Title: In-season nitrogen requirement for maize using model and sensor-based recommendation approaches

Author
item STEVENS, L - University Of Nebraska
item FERGUSON, R - University Of Nebraska
item MAMO, M - University Of Nebraska
item Kitchen, Newell
item FRANZEN, D - North Dakota State University

Submitted to: International Conference on Precision Agriculture Abstracts & Proceedings
Publication Type: Proceedings
Publication Acceptance Date: 3/1/2014
Publication Date: N/A
Citation: N/A

Interpretive Summary: Nitrogen (N) management for corn grain production can be improved by applying a portion of the total N during the growing season, allowing for adjustments which are responsive to actual field conditions. This study was conducted to evaluate two different approaches for determining in-season N rates: a crop growth model approach and active crop canopy sensing approach. In a 2-year study, a total of 12 sites were evaluated over a 3-state region, including sites in Missouri, Nebraska, and North Dakota. In-season N recommendations were generally lower when using the sensor-based approach than the model-based approach. This resulted in observed trends of higher agronomic N use efficiency for the sensor-based approach than the model-based approach. At a few sites, conditions leading to high levels of mineralized N becoming available to the crop during the growing season and this improved environmental and economic benefits with the sensor-based approach. However over most of the sites, the model-based approach estimated an N rate that was closer to the determined optimal N rate than the sensor-based approach. Three different ways for calculating N rate using canopy sensing were also compared. The Missouri/USDA-ARS method had the closest approximation of optimum N rate, but in some cases still over-recommended N. Farmers will benefit from this research because they can reduce excess N applications, which with increasing N fertilizer cost, should save them money. If fertilizer can be better matched with crop need, N fertilizer loss to the environment will be reduced, thus helping to protect soil, water, and air resources.

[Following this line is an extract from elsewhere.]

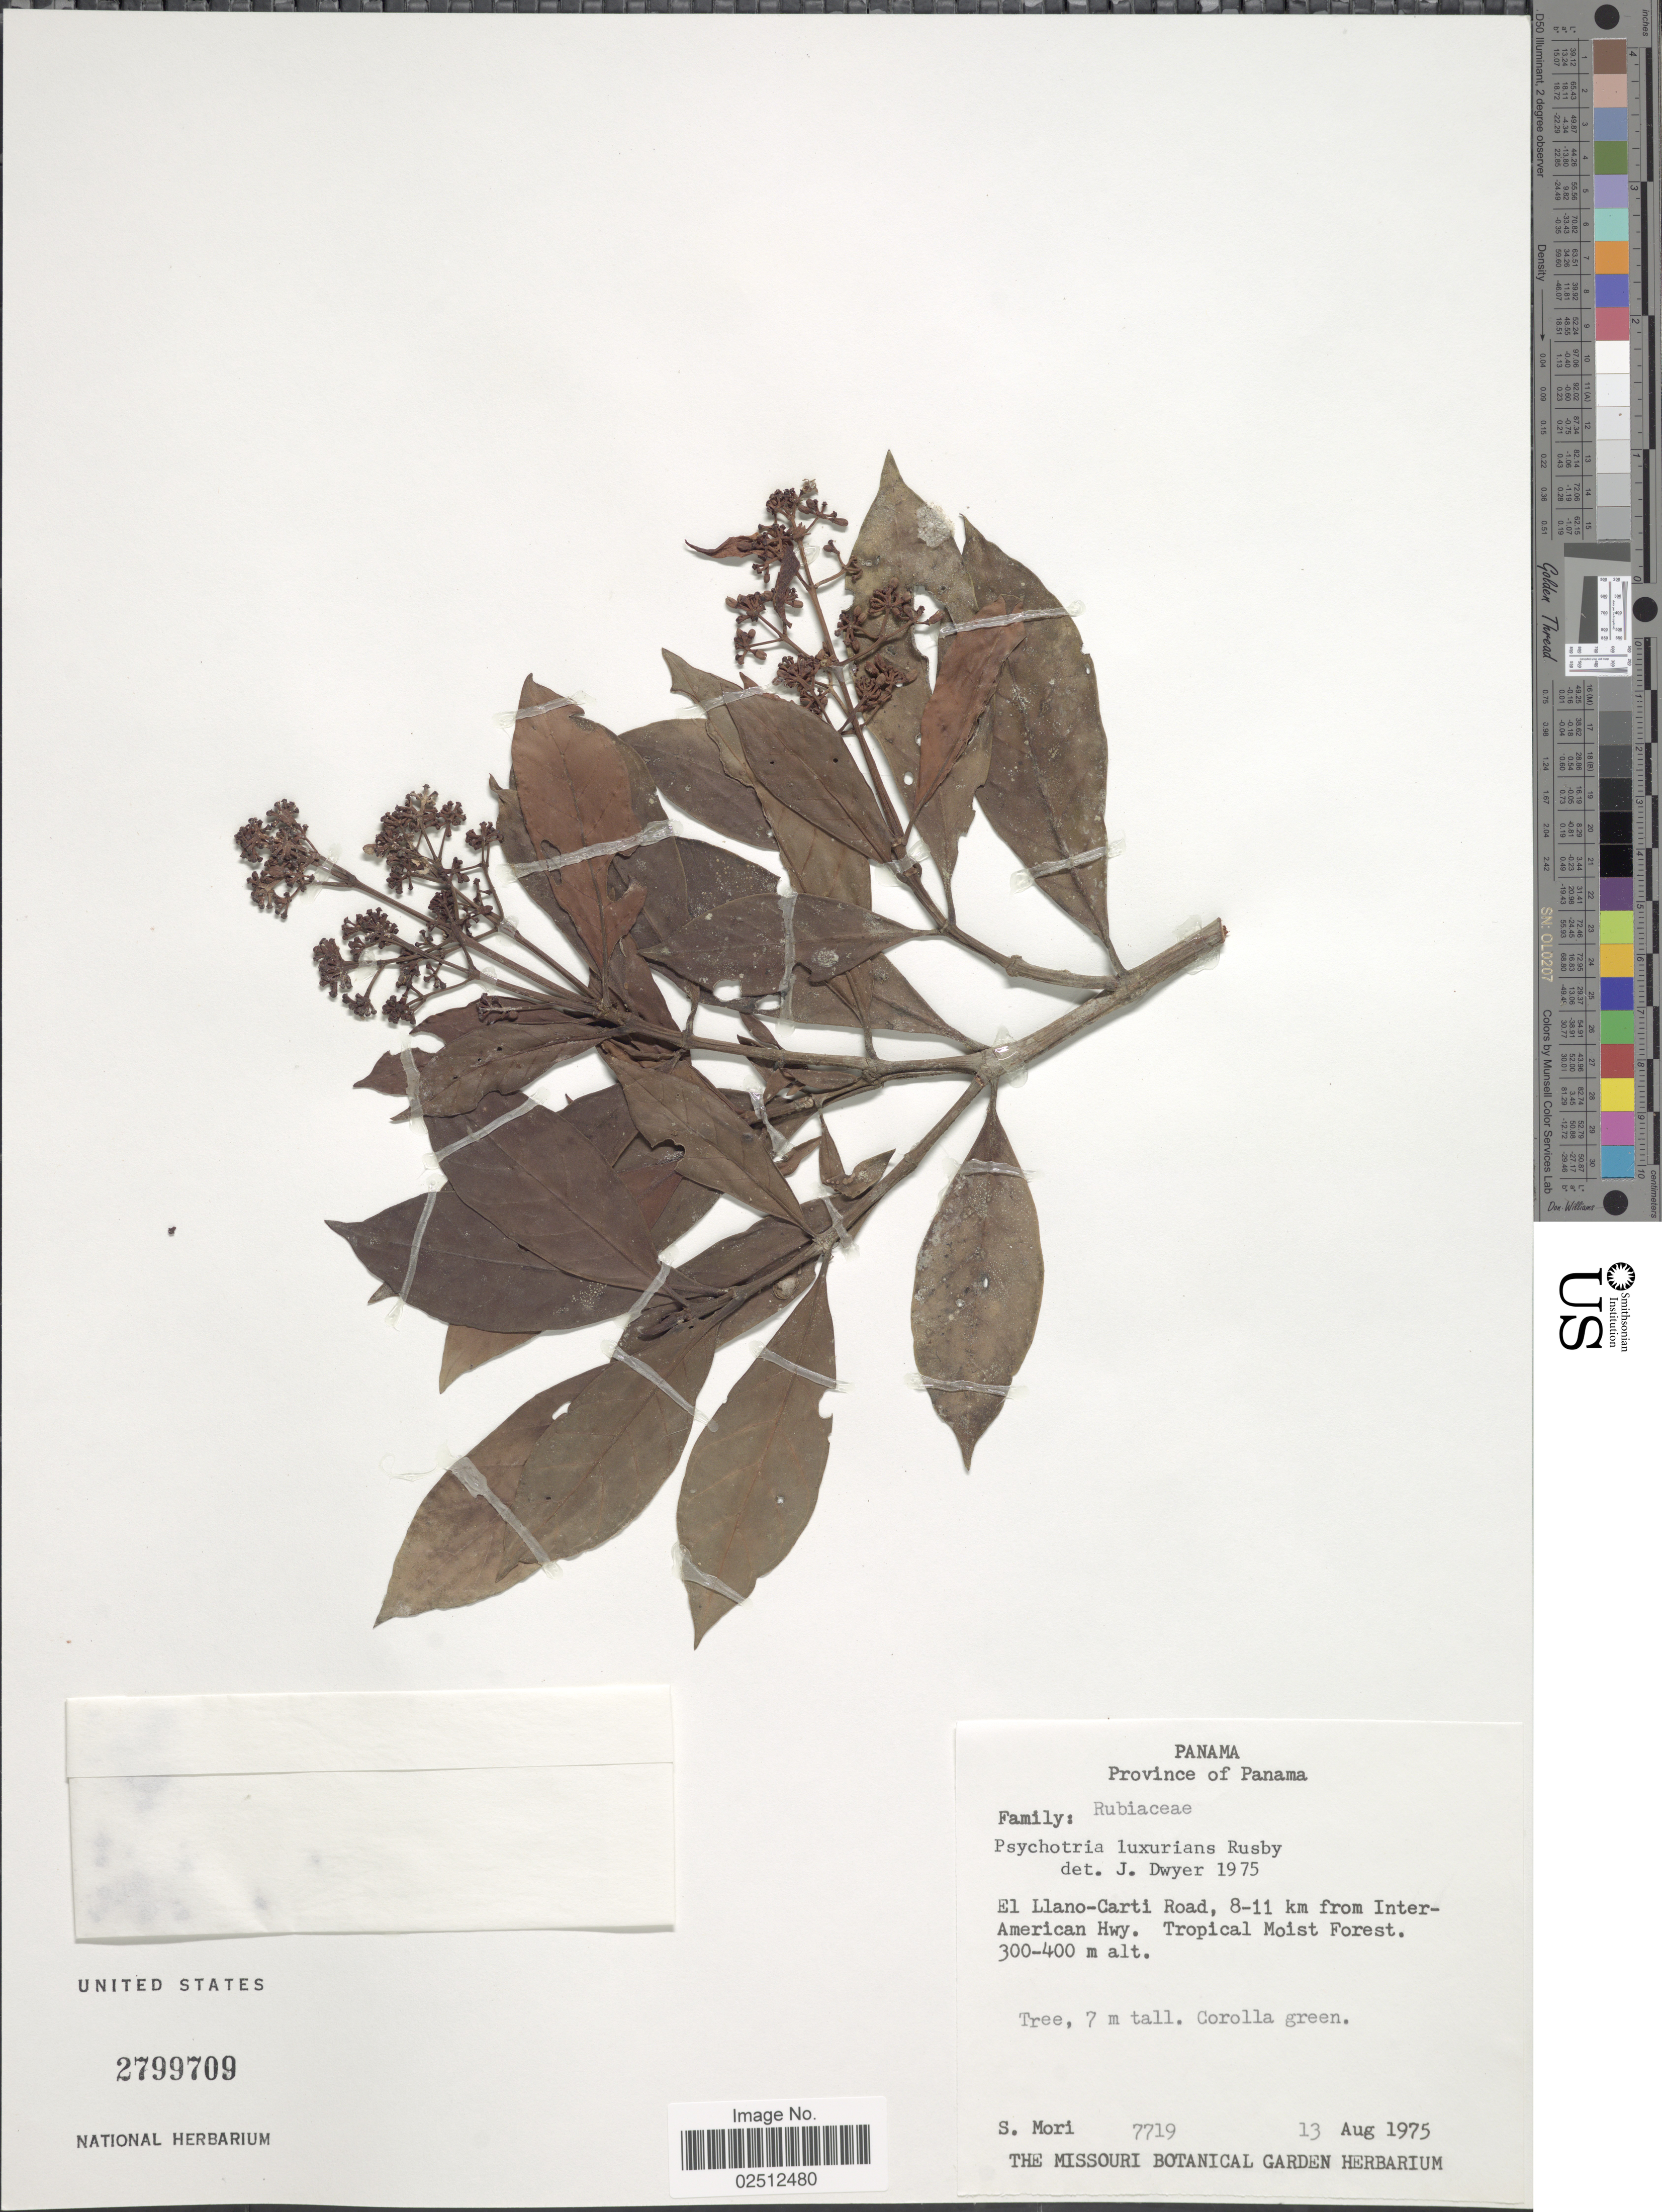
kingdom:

Technical Abstract: Nitrogen (N) management for corn (Zea mays L.) can be improved by applying a portion of the total required N in-season, allowing for adjustments which are responsive to actual field conditions. This study was conducted to evaluate two approaches for determining in-season N rates: Maize-N model and active crop canopy sensor. The effects of corn hybrid and planting population on recommendations with these two approaches were considered. In a 2-yr study, a total of 12 sites were evaluated over a 3-state region, including sites in Missouri, Nebraska, and North Dakota. Over all site-years combined, in-season N recommendations were generally lower when using the sensor-based approach than the model-based approach. This resulted in observed trends of higher partial factor productivity of N and agronomic efficiency for the sensor-based treatments than the model-based treatments. Overall, yield was better protected by using the model-based approach than the sensor-based approach. For two Nebraska sites in 2012 where high levels of N mineralization were present, the sensor approach appropriately reduced N application, resulting in no decrease in yield and increased profitability when compared with the non-N-limiting reference. This indicates that specific conditions will increase the environmental and economic benefit of the sensor-based approach. The optimal N rate (ONR) was also determined using a linear-plateau model, considering hybrid and population differences (P=0.05) for both the linear and plateau parts of the model. Compared to the ONR, the model-based approach more closely estimated ONR than the sensor-based approach when considering all sites collectively. Overall, the model-based approach erred by over-recommending N, while the sensor-based approach erred by under-recommending N.